The planning committee consisted of City Manager John M. Altman Jr., Assistant City Manager Charles Dane, Vice Mayor Jasmine E. Gore, Councilor Janice Denton, City Clerk Ronnieye Arrington and Assistant City Clerk Frazelle Hampton.
Dane said he was only partially involved in the planning. He acknowledged that the dinner could have been done much cheaper elsewhere, but with the large number of people expected to attend, a larger venue and additional details were needed.
Dane said he was asked “to call The Boathouse and see if I could get a better price per person. I didn’t do a lot of the planning or anything, but I can say the price per person dropped significantly.
“Yes, it’s expensive to do a benefit like that no matter where you hold it. I think the price was reasonable for the number of people that were involved.”
Denton said she had no idea that the dinner would turn out as expensive as it did. She said she and others had discussed the idea of cooking the dinner themselves and having the city only pay for the meals, but that never materialized. She also said there was never an occasion when the committee sat down together to discuss the agenda, adding that the details were done through general consensus.
If the costs were going to surpass the anticipated allotment, Denton said, the committee should have come back to council to ask for more money.
“I think sometimes we lacked communication as a group because we never really sat down and had a meeting to make some decisions,” Denton said, adding that she was “100 percent against” having the dinner at The Boathouse.
Other members of council said they were unaware of concerns over the dinner until after it happened.
Councilor Anthony J. Zevgolis said he had no involvement with the dinner preparation but supports appreciating the service of the city’s volunteers and still supports the dinner.
“I have not received any comments from anyone in regards to this dinner being held,” he said.
Councilor Christina J. Luman-Bailey, who was mayor of Hopewell the last time a volunteer dinner was held, said she did not recall the budget of previous dinners, but she said all of council attended because they all wanted to thank the volunteers.

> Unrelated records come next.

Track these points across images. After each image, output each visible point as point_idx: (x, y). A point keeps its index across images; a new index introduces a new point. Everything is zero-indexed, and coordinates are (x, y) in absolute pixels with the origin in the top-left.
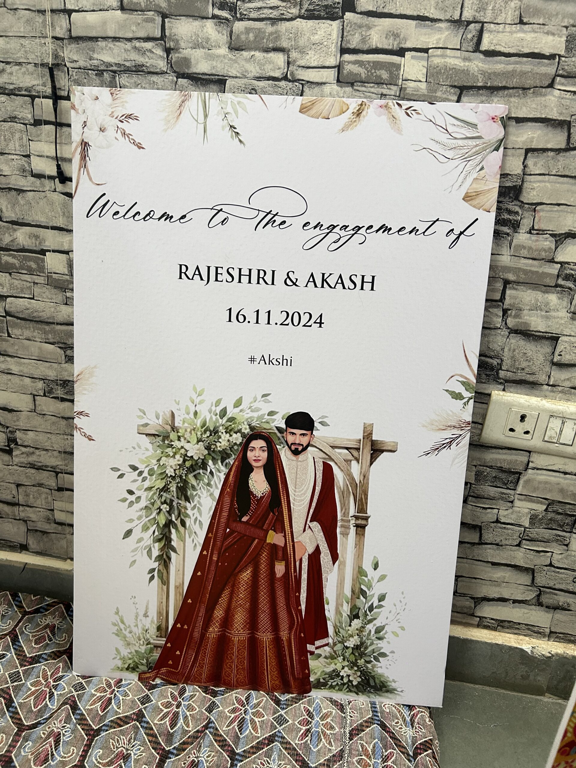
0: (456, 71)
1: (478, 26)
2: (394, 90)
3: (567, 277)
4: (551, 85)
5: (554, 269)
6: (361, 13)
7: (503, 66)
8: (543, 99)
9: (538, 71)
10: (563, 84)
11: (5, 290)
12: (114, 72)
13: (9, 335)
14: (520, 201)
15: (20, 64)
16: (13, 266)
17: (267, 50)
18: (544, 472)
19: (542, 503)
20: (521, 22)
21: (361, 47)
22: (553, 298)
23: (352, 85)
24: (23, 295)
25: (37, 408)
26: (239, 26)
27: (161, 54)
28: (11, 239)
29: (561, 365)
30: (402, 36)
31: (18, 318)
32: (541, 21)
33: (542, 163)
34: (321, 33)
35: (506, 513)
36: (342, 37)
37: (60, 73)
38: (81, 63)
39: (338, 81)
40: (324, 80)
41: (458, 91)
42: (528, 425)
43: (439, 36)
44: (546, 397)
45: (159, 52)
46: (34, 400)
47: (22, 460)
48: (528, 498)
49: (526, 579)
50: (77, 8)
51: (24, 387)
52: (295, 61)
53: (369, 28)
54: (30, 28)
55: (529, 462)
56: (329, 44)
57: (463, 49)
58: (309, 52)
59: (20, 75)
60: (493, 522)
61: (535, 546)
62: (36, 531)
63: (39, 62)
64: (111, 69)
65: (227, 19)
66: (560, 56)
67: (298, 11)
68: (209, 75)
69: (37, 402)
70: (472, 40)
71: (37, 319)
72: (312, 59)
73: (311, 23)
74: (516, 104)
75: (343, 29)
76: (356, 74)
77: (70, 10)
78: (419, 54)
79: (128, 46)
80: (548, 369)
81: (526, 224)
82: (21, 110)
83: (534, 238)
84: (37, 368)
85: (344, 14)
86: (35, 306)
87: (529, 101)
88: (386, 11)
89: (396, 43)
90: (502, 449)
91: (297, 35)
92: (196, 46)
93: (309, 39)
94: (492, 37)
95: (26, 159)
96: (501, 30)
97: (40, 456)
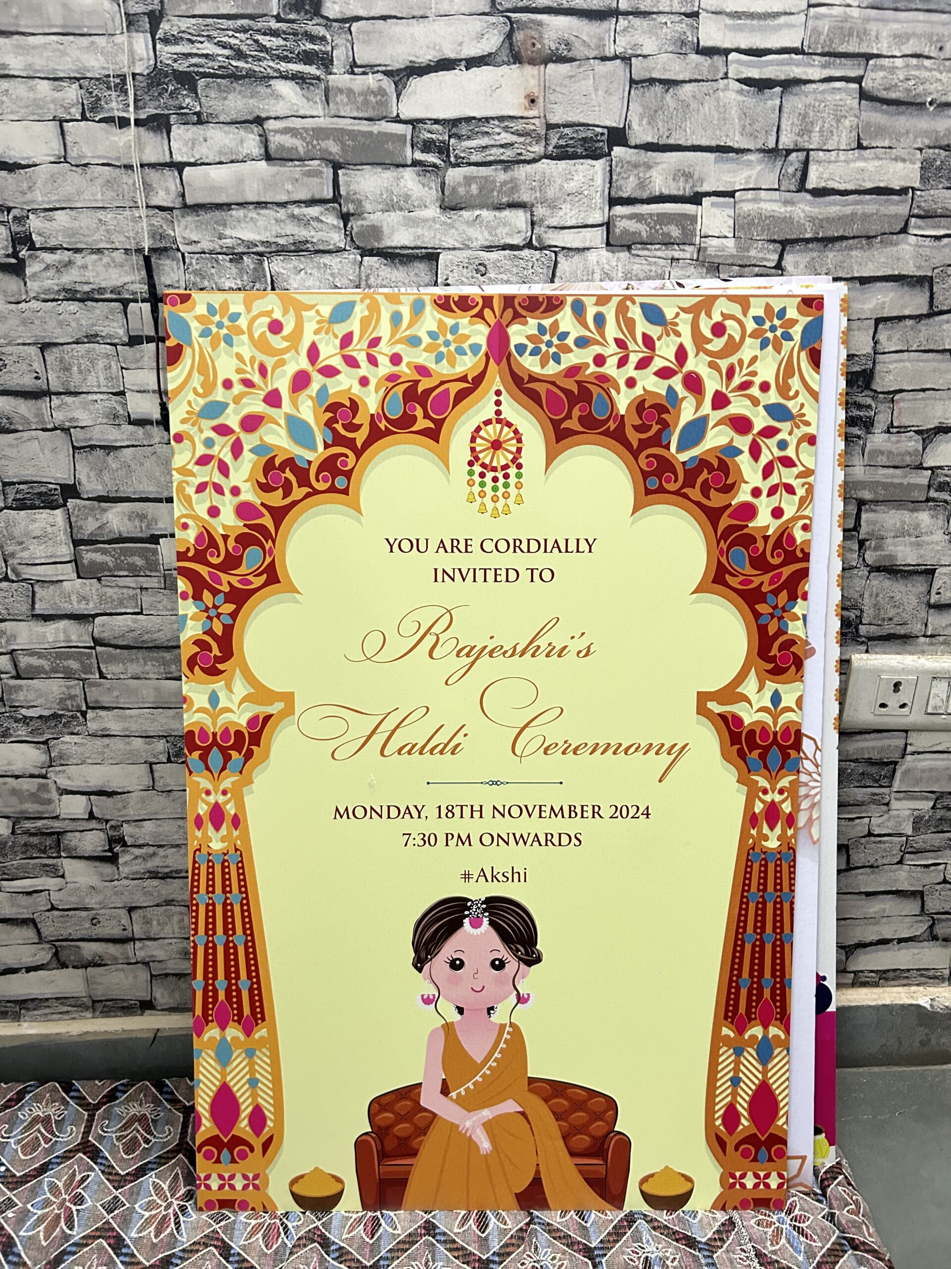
0: (773, 218)
1: (802, 156)
2: (689, 252)
3: (941, 487)
4: (904, 230)
5: (923, 478)
6: (636, 147)
7: (838, 208)
8: (895, 249)
9: (886, 212)
10: (919, 228)
11: (91, 605)
12: (261, 254)
13: (102, 676)
14: (871, 390)
15: (99, 251)
16: (103, 566)
17: (499, 207)
18: (928, 756)
19: (927, 799)
20: (860, 147)
21: (638, 194)
22: (924, 517)
23: (629, 248)
24: (123, 610)
25: (157, 783)
26: (454, 175)
27: (335, 222)
28: (98, 524)
29: (940, 607)
30: (696, 176)
31: (116, 647)
32: (886, 144)
33: (898, 336)
34: (579, 178)
35: (881, 820)
36: (610, 183)
37: (168, 262)
38: (205, 245)
39: (608, 244)
40: (587, 245)
41: (779, 247)
42: (904, 696)
43: (749, 173)
44: (923, 652)
45: (332, 220)
46: (152, 771)
47: (135, 868)
48: (908, 795)
49: (913, 907)
50: (192, 160)
51: (133, 754)
52: (542, 220)
53: (649, 167)
54: (114, 194)
55: (906, 745)
56: (592, 192)
57: (783, 188)
58: (563, 207)
59: (100, 269)
60: (864, 837)
61: (922, 859)
62: (167, 975)
63: (133, 246)
64: (254, 250)
65: (435, 166)
66: (913, 189)
67: (543, 149)
68: (412, 248)
69: (156, 775)
70: (794, 175)
71: (150, 645)
72: (568, 215)
73: (562, 164)
74: (859, 260)
75: (611, 171)
76: (634, 233)
77: (180, 163)
78: (721, 199)
79: (282, 213)
80: (923, 614)
81: (882, 421)
82: (107, 323)
83: (894, 438)
84: (154, 720)
85: (610, 150)
86: (145, 624)
87: (875, 253)
88: (671, 141)
89: (688, 186)
90: (869, 733)
91: (544, 183)
92: (390, 207)
93: (561, 188)
94: (821, 169)
95: (118, 398)
96: (833, 158)
97: (166, 857)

Arrington said the dinner was authorized by council, but no one on council contacted her to ask about the details.
“At no point did any councilor say, ‘You know what, Ronnieye? You’re spending more money than we want,’” Arrington said. “Nobody asked me.”
Arrington said this year’s dinner costs ran higher “because we knew we were using salary savings. Had the event been budgeted, we would have operated within those confines.”
Councilor Brenda Pelham said she was aware of community disapproval over the dinner, but she believes the sentiment for the volunteers is a great token of appreciation, and the committee “did an awesome job in preparing it.” The disapproval hasn’t changed her mind.
“When you look at the individual cost per volunteer, you will find that it is a minimal amount paid for the hours of sacrifice in serving the city, the time spent away from family, and the use of each member’s automobile,” Pelham said.
“This equates to a simple thanks or thank-you for your service. We have not recognized these volunteers in five or more years. Therefore, the annual amount would be very much equivalent to the norm that we spent in the past.”
Arrington said the message of the dinner is where people should be focused. “I’m sorry this happened, and I hope people will remember what the intent was and not get hung up on how it ended,” she said.
Lyndon German is a staff writer for the Hopewell Herald and Prince George Post.